Obviously, OFW is not featured on this infographic, and nothing that’s happened year-to-date in the OFW industry directly “refutes” the (encouraging) story portrayed here in any 1:1 way. But the way this illustration is framed is telling. “Plummeting costs” solve for “economic feasibility,” which means “we know how to drastically reduce emissions.”
That renewables are now cheaper than energy from fossil fuels - or are at least on their way - has become a dominant popular narrative of the energy transition. There is no trilemma of more energy, cheap energy, and green energy - we can have all three.
This isn’t a totally unreasonable way of looking at things.

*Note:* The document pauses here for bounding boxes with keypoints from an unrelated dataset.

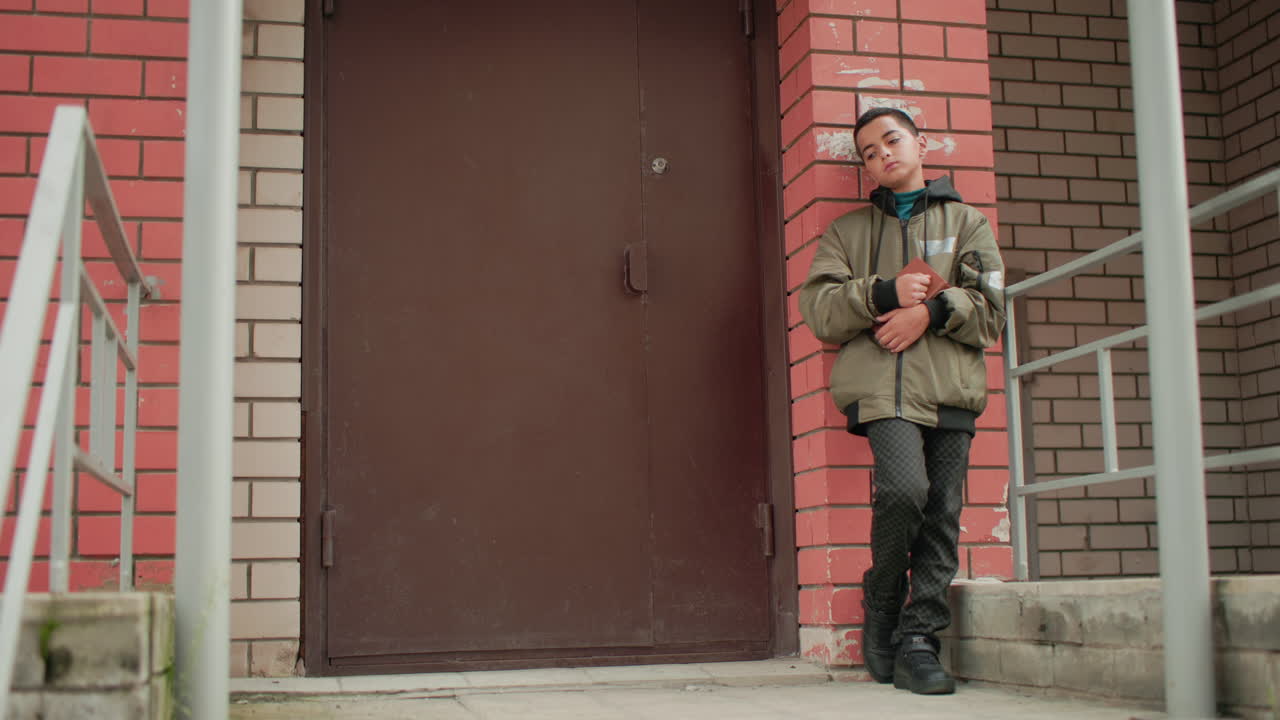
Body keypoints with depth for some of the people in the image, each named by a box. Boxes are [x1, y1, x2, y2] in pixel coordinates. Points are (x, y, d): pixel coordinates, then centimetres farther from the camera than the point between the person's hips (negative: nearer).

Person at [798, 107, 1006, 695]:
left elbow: (990, 311, 8)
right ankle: (881, 611, 0)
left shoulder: (967, 222, 20)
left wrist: (931, 311, -9)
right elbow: (817, 308, 6)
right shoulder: (849, 230, 20)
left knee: (942, 516, -4)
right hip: (881, 385, -2)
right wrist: (886, 294, -7)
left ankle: (917, 640, 5)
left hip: (950, 387, 2)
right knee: (905, 487, -23)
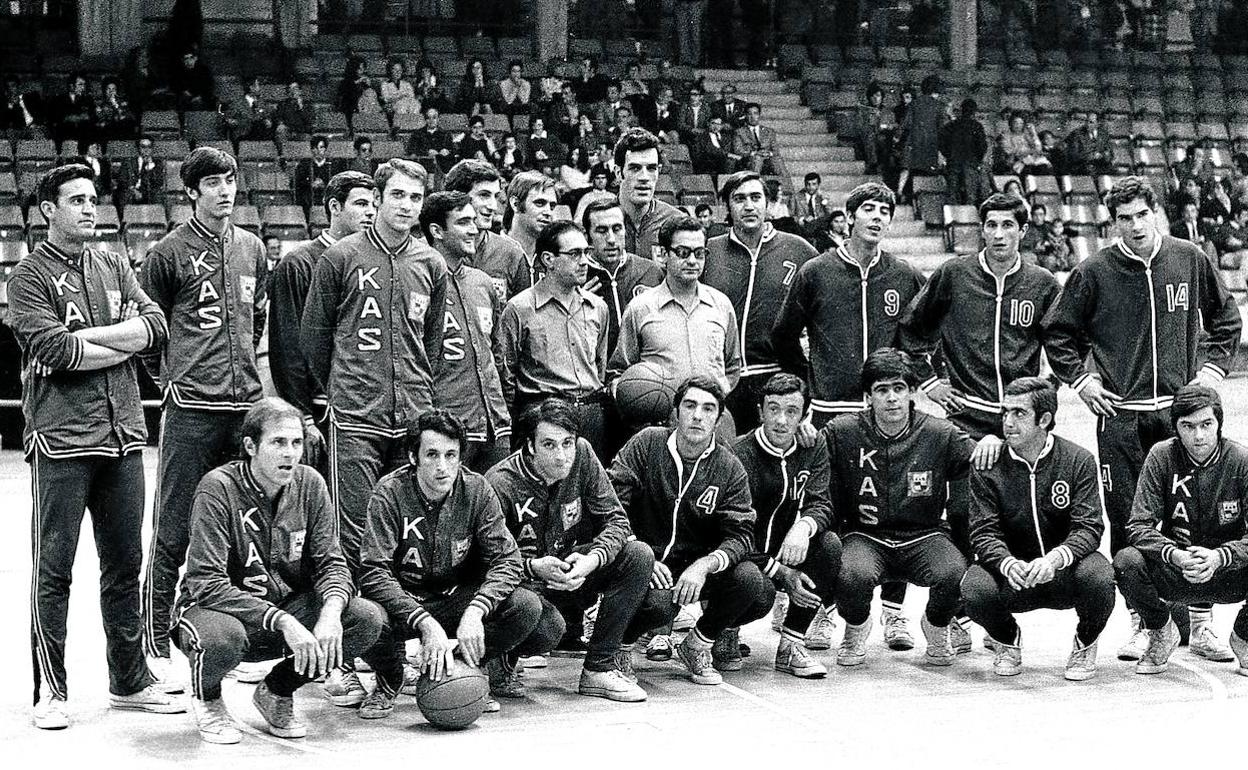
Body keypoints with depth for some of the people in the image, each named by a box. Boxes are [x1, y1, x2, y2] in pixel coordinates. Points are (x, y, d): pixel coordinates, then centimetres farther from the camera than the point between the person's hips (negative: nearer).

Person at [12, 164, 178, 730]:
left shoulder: (115, 267, 16)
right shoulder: (29, 276, 0)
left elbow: (155, 326, 2)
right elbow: (54, 349, -14)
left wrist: (85, 335, -8)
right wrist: (123, 343, -6)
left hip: (123, 434, 5)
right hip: (61, 438, -5)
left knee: (125, 564, 11)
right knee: (53, 569, -1)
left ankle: (129, 682, 20)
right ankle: (50, 691, 6)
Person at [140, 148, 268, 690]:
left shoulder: (251, 248, 14)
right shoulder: (170, 252, -1)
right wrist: (170, 376, 1)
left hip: (246, 403, 5)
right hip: (191, 407, -5)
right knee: (174, 530, -4)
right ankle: (156, 643, 3)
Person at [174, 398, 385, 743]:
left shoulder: (310, 484, -3)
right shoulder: (219, 488, -19)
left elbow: (332, 563, -3)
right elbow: (206, 584, -25)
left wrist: (330, 614, -27)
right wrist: (284, 623, -34)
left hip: (288, 608, 5)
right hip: (228, 610, -5)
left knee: (368, 619, -19)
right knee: (222, 637, -40)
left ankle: (277, 692, 6)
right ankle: (207, 699, 0)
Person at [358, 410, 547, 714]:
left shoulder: (476, 490, -10)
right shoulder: (389, 493, -17)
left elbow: (507, 560, -13)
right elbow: (373, 573, -25)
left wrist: (474, 612, -32)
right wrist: (426, 624, -38)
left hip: (459, 599, 2)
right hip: (403, 601, -2)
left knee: (527, 607, -24)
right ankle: (389, 680, 1)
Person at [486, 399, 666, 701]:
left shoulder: (582, 454, -7)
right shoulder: (500, 484, -20)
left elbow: (617, 520, -6)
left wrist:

Solar and onshore wind, for example, really have proved themselves as cost competitive alternatives to new gas-fired power plants, and have substantial headroom for future capacity additions, especially when paired with storage and transmission investments.
It also is key to making the political case for subsidies directed at scaling new technologies. If subsidies buy local cost reductions due to learning-by-doing, it helps mitigate the question of zero-sum distributional conflict. Without catalyzed cost reductions, supply-side interventions to deal with market failures around investing in risky, early-stage technologies become carbon taxes by another name. Setting aside whether carbon taxes (and similar policies) are a good idea or not, there’s a reason why they have gotten far less traction than the emerging toolkit of green industrial policy.
But it can be dangerous to take ever-falling costs and ever-increasing adoption for granted. The challenges facing the OFW industry rise to the level of a “crisis” because they imply a temporality of fits and starts (or booms and busts) rather than the smooth, continuous progress many have come to expect.
The open question is how the political coalitions that are forming worldwide around visions of “green growth” will deal with the possibility that not every low(er)-emissions technology will experience the exponential cost declines that solar, batteries, and onshore wind have benefitted from. Will policymakers (and voters) still want OFW if it turns out they will have to pay >> $100/MWh for it?
Author’s modeling. Offshore wind estimates reflect global weighted average capacity factors and capital costs in 2022, from IRENA, with the latter adjusted for inflation, and O&M estimates from the 2023 NREL ATB. Capital cost and O&M estimates are from the EIA (also inflation adjusted). Both projects modeled with 60/40 debt/equity mix, 7% interest, and a 12% target equity IRR. OFW cost is unsubsidized. I assume a 42% capacity factor for the OFW plant and 55% for the gas plant, and use $3.45 gas.
Ørsted likes to talk about how they match the long-term contractual revenue of their projects with fixed-rate debt, but as with inflation indexation, this only locks in the economics of a wind farm ~at the time it’s put into service. Cost overruns between the contract award date and first power remain a serious risk for the model.